(What is needed):
For the material that follows, list every line containing the word "down".

(Available records):
* * *
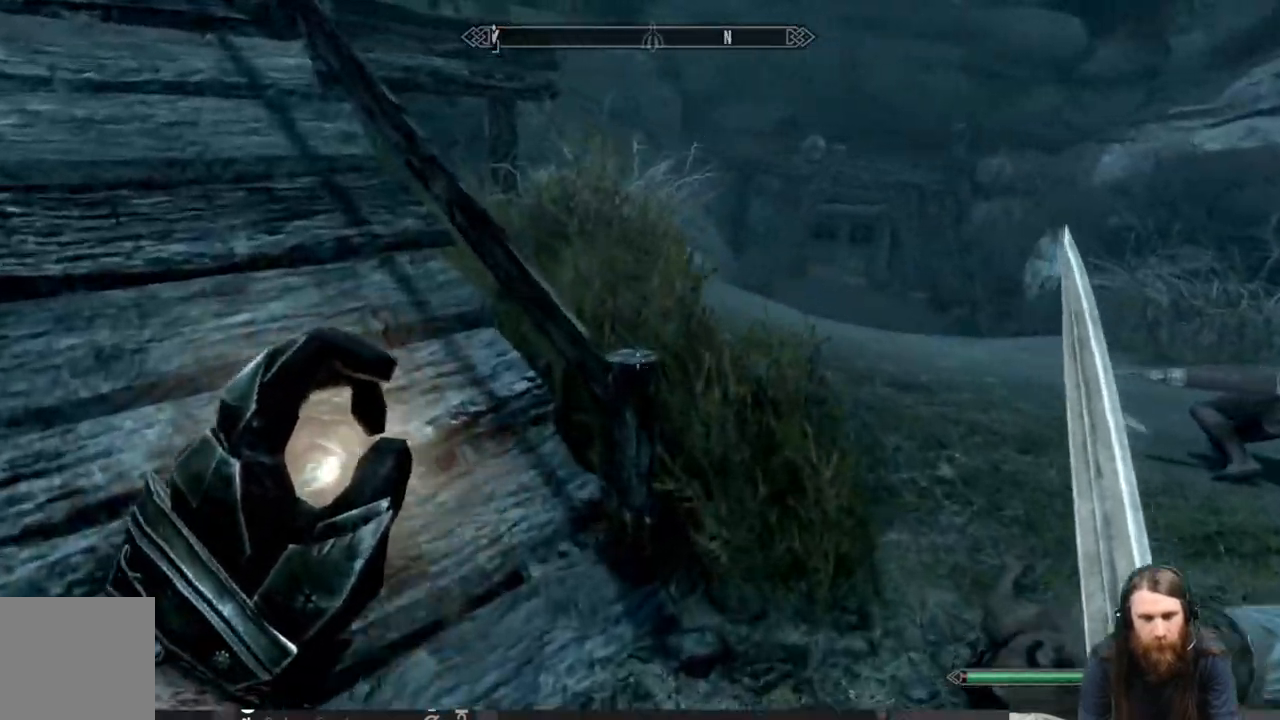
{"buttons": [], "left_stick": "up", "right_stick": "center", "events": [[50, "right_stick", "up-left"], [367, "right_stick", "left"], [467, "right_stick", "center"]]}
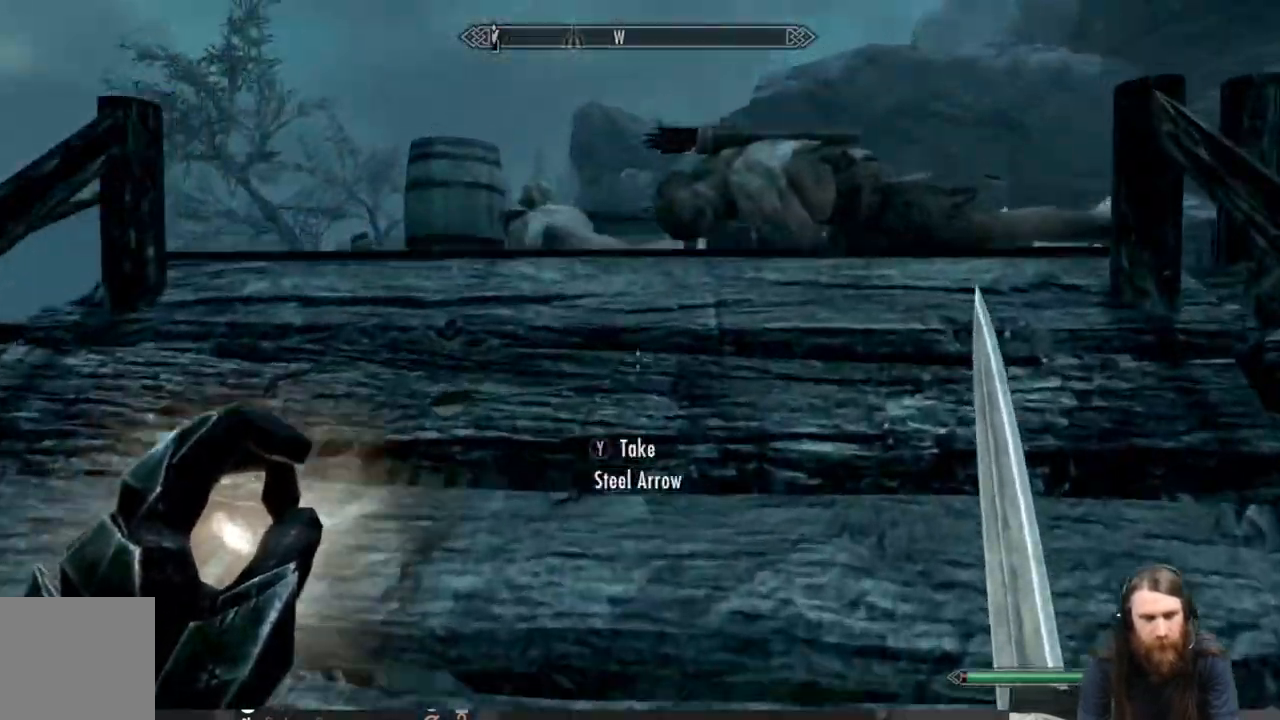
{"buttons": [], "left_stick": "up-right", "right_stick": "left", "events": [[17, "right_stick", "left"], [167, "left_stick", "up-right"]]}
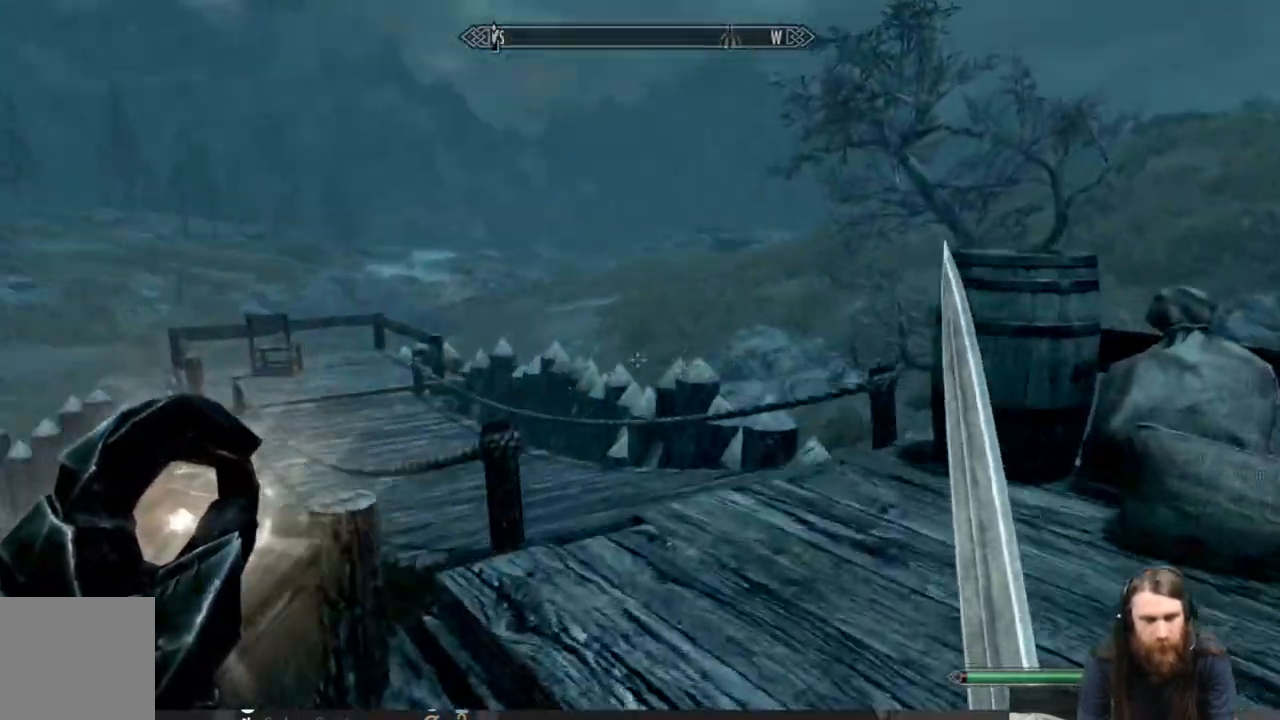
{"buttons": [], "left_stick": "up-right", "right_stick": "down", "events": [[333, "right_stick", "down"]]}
* * *
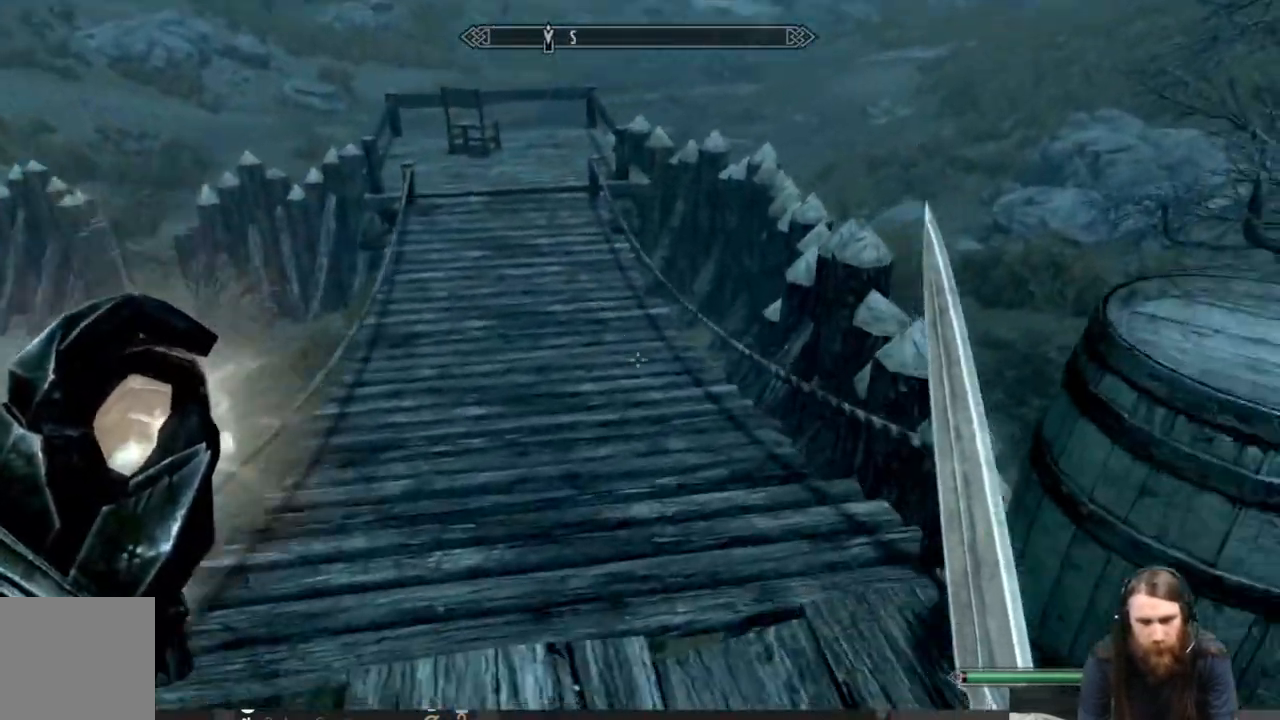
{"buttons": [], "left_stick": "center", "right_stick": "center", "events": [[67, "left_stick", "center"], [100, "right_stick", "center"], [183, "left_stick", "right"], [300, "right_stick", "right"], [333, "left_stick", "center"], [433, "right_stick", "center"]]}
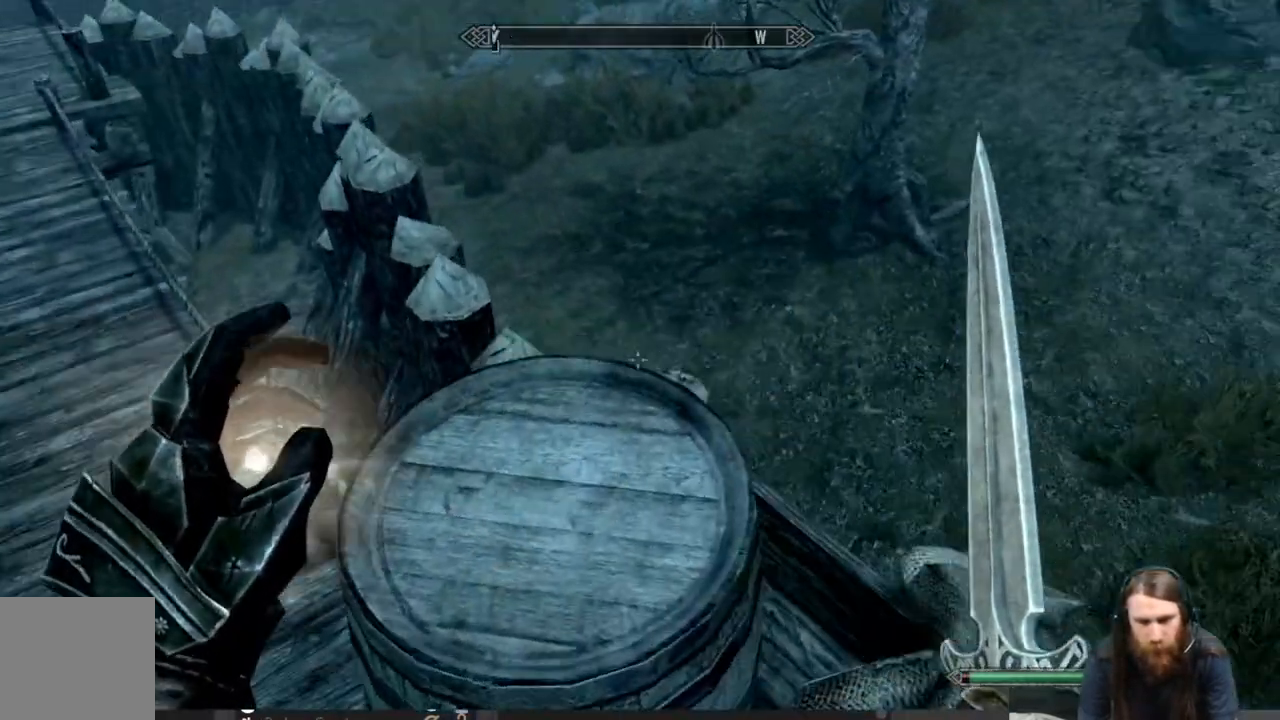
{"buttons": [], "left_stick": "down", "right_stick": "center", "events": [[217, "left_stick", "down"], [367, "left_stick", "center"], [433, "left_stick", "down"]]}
* * *
(Task answer):
{"buttons": [], "left_stick": "up-right", "right_stick": "down", "events": [[333, "right_stick", "down"]]}
{"buttons": [], "left_stick": "down", "right_stick": "center", "events": [[217, "left_stick", "down"], [367, "left_stick", "center"], [433, "left_stick", "down"]]}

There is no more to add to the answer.